As from 1 January 2020, Dutch employment law will be amended on a few points as a result of the Dutch Balanced Labour Market Act (Wet arbeidsmarkt in balans) entering into effect. This includes amendments in respect of on-call workers.
An on-call agreement exists when:
- the working hours are not determined as one fixed number of hours per month or per year;
- the entitlement to wage is not being spread evenly over that period of time.
This means, among other things, that employees working on the basis of a zero-hours contract or a ‘min-max’ contract (meaning a contract with variating working hours between a minimum and a maximum) are deemed to be ‘on-call workers’. In these cases, an employee has no clarity about the amount of working hours, which causes uncertainty about its income and the hours on which he or she has to work. The legislator wants to strengthen the legal position of the on-call worker, because, according to the legislator, they face (too) much uncertainty about their income due to the varying working hours.
Current protection on-call workers
On-call workers are currently protected by (i) the legal presumption and (ii) the minimum entitlement to three hours’ pay for each call.

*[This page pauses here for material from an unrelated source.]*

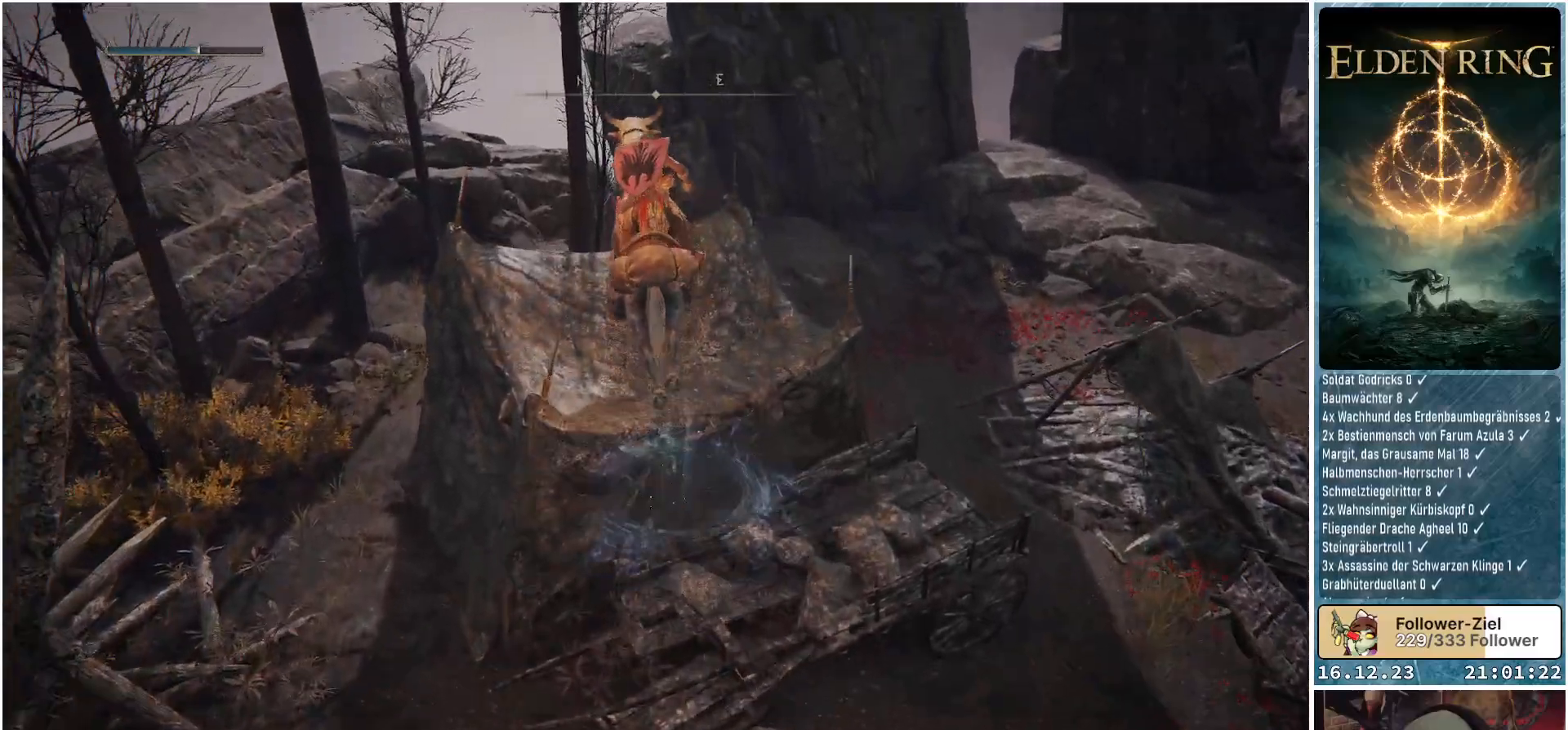
{"buttons": [], "left_stick": "center", "right_stick": "down-right", "events": [[200, "right_stick", "down-right"], [267, "left_stick", "center"]]}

- Employees who have been employed for at least three months and who (structurally) work more than their agreed working hours may invoke the legal presumption. The legal presumption means that the working hours in one month are presumed to be equal to the average working hours per month over the three preceding months.
- Employees who have been contracted to work less than 15 hours per week and for who the times at which the work is to be performed are not fixed, are entitled to a minimum payment of three hours for each call, even if, for example, they have been called in for one hour.
Additional protection on-call workers
As from 1 January 2020, Dutch law will provide additional protection for on-call workers. This protection will apply in addition to the rights of on-call workers discussed above. The amendments can be summarised as follows.
Measure I: The notice period for calling in on-call workers
- On-call workers will not be required to respond when called to work by the employer if (i) the employer calls the employee less than four days (or less than 24 hours if agreed by collective labour agreement) in advance, (ii) a call has not been made in writing or was done electronically, or (iii) the call has been made without specifying the times at which the work is to be performed. The planned working day cannot be taken into account when calculating the period.
- If the employer withdraws a call less than four days in advance (or less if agreed by collective labour agreement), (i) in part or in full, or (ii) changes the times of the call, the employee will be entitled to continued payment of wages for the period for which he has been called in.
Measure II: The obligatory offer
- Once an employment contract has been in force for a period of 12 months, the employer must, within one month after the 12 month period, offer the employee a fixed number of working hours. The offer must be equal to the average number of hours that the employee performed work in the previous 12 months, including any hours of illness and withdrawn hours. If the employer fails to make an offer, the on-call worker will be entitled to wages for the hours for which the offer should have been made. Employees will have five years to file a claim for wages.
- Once the offer has been made, the employee will have one month to decide whether or not to accept the offer. If the employee does not accept the offer, the on-call employment contract may be continued. In that case, another offer must be made after the next 12 month period (if an employment contract is still in force at that time). If the employee does accept the offer, the number of working hours will be amended.
Measure III: Reduced notice period for on-call workers
- On-call workers working on the basis of a zero-hours contract may terminate their employment contract subject to a notice period of only four days. This is subject to the condition that the employment contract contains an interim termination clause
What does this mean for the retail sector?
In the retail sector, companies regularly work with on-call workers, and of course the above-mentioned rules also apply to these on-call workers.
The legislator significantly limits the possibility of using on-call workers on a long-term basis by means of the above measures. In January 2020, for example, they will have to make an offer for a fixed number of working hours to employees who, at that time, have been employed on the basis of an on-call contract for more than 12 months. In addition, some employers will have to reconsider their schedules and method of calling in on-call workers.
Also, the collective labour agreement (CLA) for the retail sector (non food) will most likely need to be amended. The current CLA has a provision that makes it possible to agree upon flexible working hours. The provision states that the amount of flexible hours worked in the preceding 12 month period, does not automatically lead to an adjustment of the agreed working hours. As from January 2020, this will no longer be possible.